# [Required action]
Give only the number of lines in the material below that contain the string "Track", matching case.
☆ ☆ ☆ ☆ ☆ ☆ ☆
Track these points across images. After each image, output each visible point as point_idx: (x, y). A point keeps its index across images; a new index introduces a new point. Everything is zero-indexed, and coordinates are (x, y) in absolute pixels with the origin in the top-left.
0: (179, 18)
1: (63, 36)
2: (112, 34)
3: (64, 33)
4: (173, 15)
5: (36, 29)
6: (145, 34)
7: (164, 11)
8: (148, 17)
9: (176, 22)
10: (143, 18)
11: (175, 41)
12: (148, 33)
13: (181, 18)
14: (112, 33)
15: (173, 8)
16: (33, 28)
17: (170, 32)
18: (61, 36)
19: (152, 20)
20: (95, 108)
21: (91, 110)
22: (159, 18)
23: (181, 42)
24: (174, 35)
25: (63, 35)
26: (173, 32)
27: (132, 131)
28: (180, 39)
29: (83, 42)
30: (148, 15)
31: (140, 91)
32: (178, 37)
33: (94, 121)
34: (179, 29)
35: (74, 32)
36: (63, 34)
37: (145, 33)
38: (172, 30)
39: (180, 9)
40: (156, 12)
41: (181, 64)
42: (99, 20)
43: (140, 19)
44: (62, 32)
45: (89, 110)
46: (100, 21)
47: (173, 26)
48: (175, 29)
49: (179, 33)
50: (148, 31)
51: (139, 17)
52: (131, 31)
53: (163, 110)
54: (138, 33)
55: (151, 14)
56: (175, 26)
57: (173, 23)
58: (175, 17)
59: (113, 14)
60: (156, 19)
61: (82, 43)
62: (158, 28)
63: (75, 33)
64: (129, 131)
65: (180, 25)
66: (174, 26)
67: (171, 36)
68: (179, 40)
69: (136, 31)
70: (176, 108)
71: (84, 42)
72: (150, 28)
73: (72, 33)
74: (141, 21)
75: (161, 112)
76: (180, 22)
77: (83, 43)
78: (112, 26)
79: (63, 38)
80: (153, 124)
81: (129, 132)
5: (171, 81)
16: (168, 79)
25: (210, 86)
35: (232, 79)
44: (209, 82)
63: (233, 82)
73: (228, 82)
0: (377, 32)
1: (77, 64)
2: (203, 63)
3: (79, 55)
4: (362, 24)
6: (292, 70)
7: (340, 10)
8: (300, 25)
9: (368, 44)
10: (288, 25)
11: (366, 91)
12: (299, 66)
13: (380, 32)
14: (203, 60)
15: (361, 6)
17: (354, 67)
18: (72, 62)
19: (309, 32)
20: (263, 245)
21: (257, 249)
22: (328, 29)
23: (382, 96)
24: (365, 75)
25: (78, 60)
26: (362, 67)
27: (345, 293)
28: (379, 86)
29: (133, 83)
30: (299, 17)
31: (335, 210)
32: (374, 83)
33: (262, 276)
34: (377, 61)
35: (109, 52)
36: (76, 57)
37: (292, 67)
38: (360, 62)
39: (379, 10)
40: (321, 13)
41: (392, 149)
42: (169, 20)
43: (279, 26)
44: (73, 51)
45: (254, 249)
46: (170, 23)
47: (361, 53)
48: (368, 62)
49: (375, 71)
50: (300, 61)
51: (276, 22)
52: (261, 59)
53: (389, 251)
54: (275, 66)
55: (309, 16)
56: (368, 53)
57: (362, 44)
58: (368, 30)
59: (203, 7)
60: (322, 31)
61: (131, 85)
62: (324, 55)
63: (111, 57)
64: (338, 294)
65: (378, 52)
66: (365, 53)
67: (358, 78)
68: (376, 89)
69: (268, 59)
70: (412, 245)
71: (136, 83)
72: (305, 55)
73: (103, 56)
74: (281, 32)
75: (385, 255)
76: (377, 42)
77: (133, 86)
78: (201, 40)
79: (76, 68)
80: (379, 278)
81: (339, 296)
☆ ☆ ☆ ☆ ☆ ☆ ☆
# [Exercise result]
1